Мужчина сидит в одних штанах. Резинка не может пережать круглый живот. Если отец как следует вздохнёт, резинка лопнет, штаны спадут и будет непонятно что дальше: бежать или удивляться?

– Скажи прямо: в школе проблемы? Ходишь квёлый, телефон в отрубе, ещё это окно. Кто-то гнобит? Так?

Отца в любой момент можно натравить на них всех, он порвёт сначала мелочь, а потом вступившихся за неё родственников. Даже если никого не тронет, то на классном собрании будет орать и метать, и другие родители, не произнося вслух, обязательно подумают: "Правильно смеялись".

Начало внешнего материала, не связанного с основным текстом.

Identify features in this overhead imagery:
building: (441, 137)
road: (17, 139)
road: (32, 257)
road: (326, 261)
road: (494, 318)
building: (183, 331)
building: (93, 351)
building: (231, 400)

– Да всё ровно вроде. А почему такой вопрос?

– Вопросы здесь задаю я, – глаз отца зажмуривается, – рубаху закатай.

– Зачем?

– Рубаху. Закатай.

Ткань неохотно ползёт вверх. Под ней космос – фиолётовые синяки с желтоватыми туманностями. Они плывут по животу к горизонту событий. Фил бил точно, целясь в печень и почки, но больно почему-то не было.

– Кто? – веко дёргается, многажды сломанный нос сипит – быку внутри не хватает воздуха.

– Да это на физре упал. Там по канатам лазили, зачёт сдавали. Не удержался, на брусья сверзился.

Врать нужно с деталями. Сказать "упал" – это как сказать Копылов, Чайкин, Гапченко. Нужна неожиданная деталь, не такая, чтобы скользкий пол или незамеченный косяк, а вот чтобы озадачить, вскинуть брови. Канат, брусья, зачёт сбивают расследование с толку: правдоподобно, но не банально.

– Почему матери не сказал?

– Так она ж паникёрша.

– А мне почему не сказал? – вот он, главный вопрос.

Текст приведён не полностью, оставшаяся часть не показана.